How to develop an algorithm to prioritize set members based on various criteria

84 Views Asked by At

I tried looking for responses and Google. It has been a while since I used math to any capacity and the lack of application is only surpassed by my inability to articulate the concepts. That's my long-winded way of saying I tried but IDK if I even typed in what I really needed to here and in Google to find an answer.

The problem is that I have a dataset with 100,000 members consisting of text strings. They are domain names. There are several metrics to measure:

  • name length
  • does it contain a dash
  • does it contain numbers
  • is it a recognized word(s) only
  • is it a trademark
  • google statistics
  • alexa statistics

Some of this might seem complicated to automate or get but it's really not that bad... except for the HMM I need to make for recognizing words. From my reading I feel that is totally doable. But let's say I gather all the metrics.... I'm absolutely lost as to how to use them to prune the list, or even where to begin for self-help. Even that alone would be of great assistance.

This problem came about when my brother and I did an initial pruning of a 90k member set and were left with 2,900 domains in our top bucket and 11,000 in our runner up. We were hoping for something more manageable. I'd like to get it to 30 in each.

(I apologize if my tags are off. Not sure where to go.)

1

There are 1 best solutions below

0
On BEST ANSWER

Not too long after I had asked this question, during a break coding, I did a search and something caught my eye, "Using Weighted Criteria to Make Decisions".

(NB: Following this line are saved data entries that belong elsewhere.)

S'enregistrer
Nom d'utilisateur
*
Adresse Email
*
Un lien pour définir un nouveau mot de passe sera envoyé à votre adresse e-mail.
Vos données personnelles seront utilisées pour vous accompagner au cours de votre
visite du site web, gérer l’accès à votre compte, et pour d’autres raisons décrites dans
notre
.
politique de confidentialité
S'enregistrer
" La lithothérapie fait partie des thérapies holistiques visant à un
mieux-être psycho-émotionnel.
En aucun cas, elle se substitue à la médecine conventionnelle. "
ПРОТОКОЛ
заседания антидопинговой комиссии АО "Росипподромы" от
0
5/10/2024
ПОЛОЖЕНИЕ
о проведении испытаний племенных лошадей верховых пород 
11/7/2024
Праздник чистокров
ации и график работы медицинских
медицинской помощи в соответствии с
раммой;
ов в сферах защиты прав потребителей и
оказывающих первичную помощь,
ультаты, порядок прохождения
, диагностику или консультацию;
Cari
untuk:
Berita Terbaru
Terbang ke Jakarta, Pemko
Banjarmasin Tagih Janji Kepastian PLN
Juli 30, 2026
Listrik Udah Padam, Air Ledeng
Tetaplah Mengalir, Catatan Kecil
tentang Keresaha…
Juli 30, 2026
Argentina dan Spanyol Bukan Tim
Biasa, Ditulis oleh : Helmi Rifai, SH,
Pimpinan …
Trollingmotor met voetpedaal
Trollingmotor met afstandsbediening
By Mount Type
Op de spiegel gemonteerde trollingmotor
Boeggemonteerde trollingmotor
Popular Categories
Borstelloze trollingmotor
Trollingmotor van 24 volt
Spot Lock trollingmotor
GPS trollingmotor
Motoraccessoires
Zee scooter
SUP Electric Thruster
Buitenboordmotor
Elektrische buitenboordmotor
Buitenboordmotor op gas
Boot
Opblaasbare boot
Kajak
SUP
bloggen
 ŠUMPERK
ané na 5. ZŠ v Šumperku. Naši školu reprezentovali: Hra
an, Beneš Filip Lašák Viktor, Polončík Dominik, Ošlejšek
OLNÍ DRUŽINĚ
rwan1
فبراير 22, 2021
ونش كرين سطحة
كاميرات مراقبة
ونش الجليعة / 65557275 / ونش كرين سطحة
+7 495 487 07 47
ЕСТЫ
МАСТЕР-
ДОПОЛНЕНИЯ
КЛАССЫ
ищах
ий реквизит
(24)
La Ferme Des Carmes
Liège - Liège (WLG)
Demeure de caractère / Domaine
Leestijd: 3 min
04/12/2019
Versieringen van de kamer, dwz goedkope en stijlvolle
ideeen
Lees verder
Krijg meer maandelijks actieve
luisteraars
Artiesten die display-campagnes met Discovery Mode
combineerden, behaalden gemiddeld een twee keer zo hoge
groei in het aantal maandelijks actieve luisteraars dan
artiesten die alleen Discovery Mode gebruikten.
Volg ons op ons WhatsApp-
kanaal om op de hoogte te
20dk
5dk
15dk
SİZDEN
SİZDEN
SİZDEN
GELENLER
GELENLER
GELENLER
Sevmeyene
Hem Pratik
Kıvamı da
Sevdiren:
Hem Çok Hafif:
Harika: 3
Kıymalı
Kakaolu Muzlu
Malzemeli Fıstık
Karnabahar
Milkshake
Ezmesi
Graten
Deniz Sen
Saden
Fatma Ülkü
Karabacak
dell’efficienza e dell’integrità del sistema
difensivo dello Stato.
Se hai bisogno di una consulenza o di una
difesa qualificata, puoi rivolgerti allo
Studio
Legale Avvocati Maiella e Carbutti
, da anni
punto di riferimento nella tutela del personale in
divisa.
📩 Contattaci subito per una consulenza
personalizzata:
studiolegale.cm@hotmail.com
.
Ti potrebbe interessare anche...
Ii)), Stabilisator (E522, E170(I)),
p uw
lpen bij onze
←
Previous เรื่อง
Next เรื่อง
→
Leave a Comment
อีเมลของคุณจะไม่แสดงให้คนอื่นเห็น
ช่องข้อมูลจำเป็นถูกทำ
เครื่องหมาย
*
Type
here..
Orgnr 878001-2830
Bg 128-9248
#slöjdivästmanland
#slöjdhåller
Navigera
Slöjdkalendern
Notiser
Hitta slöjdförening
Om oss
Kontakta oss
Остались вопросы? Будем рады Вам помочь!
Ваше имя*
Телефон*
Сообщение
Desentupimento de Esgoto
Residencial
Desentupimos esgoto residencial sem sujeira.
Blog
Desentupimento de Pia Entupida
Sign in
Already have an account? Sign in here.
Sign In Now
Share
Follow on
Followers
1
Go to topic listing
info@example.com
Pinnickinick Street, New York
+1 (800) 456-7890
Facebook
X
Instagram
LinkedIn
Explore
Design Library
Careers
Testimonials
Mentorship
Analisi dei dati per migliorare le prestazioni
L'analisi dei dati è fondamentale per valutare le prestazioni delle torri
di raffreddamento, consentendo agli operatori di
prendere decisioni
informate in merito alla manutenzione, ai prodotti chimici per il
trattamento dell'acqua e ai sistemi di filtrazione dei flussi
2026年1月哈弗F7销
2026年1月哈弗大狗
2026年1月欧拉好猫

A summarized version is as follows:

  • Chose which features you would like to use as criteria in the model
  • After collecting the values of those criteria they must be converted to a similar numerical scale so the model is comparing apples-to-apples.
  • Weights are assigned to each criteria
  • The sum of the products of the weight / criteria score pairs comprise the result for each record
  • The model is run and weights are adjusted until results are in line with expectations. Hence it is an iterative process.

The article recommends reading up on decision analysis, value-focused thinking, and multiple-objective decision. Philipph recommended multicriteria approximation algorithms which was helpful.

If I find anything of further interest I'll update.